===== RECORDS TO PROCESS

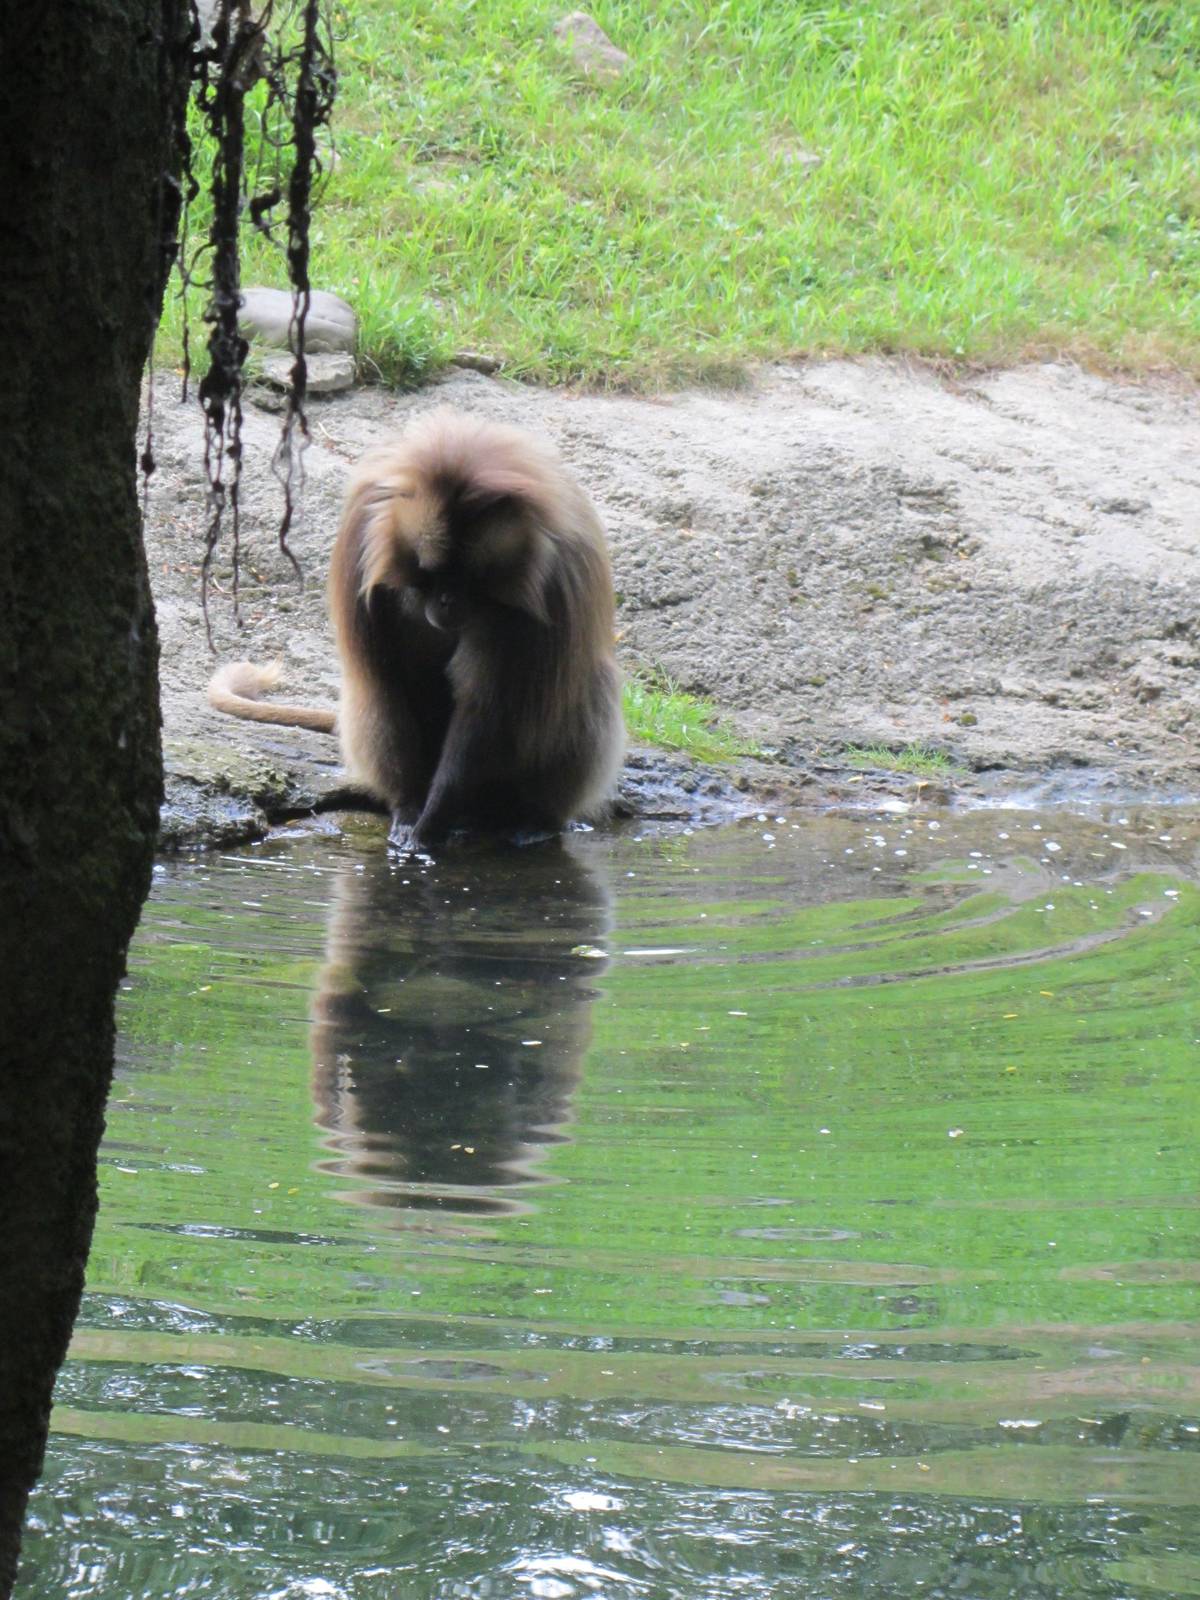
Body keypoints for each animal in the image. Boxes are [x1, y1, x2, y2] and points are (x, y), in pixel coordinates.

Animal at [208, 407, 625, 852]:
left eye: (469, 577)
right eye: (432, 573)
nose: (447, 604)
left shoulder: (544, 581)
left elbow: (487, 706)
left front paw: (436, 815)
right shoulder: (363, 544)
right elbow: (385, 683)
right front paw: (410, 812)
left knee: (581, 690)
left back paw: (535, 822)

==========
===== RECORDS TO PROCESS

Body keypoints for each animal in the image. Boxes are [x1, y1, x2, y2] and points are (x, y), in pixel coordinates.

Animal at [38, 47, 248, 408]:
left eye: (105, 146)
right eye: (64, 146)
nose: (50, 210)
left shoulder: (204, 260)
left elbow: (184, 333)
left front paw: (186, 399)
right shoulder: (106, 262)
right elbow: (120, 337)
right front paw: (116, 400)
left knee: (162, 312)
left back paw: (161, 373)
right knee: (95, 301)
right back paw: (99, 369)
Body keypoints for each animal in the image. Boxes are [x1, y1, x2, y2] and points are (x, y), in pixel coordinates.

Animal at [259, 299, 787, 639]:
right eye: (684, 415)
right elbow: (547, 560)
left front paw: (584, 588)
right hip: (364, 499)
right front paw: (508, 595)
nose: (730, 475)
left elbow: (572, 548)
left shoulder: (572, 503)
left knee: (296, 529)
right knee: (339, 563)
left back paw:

==========

PROBLEM TO WORK ON - Everything from the line containing "left eye: (469, 577)" through the line containing "left back paw: (535, 822)" in the material above should be retyped exactly, both ends included, and nothing more.

RESULT -
left eye: (469, 577)
right eye: (432, 573)
nose: (447, 604)
left shoulder: (544, 581)
left elbow: (487, 706)
left front paw: (436, 815)
right shoulder: (363, 544)
right elbow: (385, 683)
right front paw: (410, 812)
left knee: (581, 690)
left back paw: (535, 822)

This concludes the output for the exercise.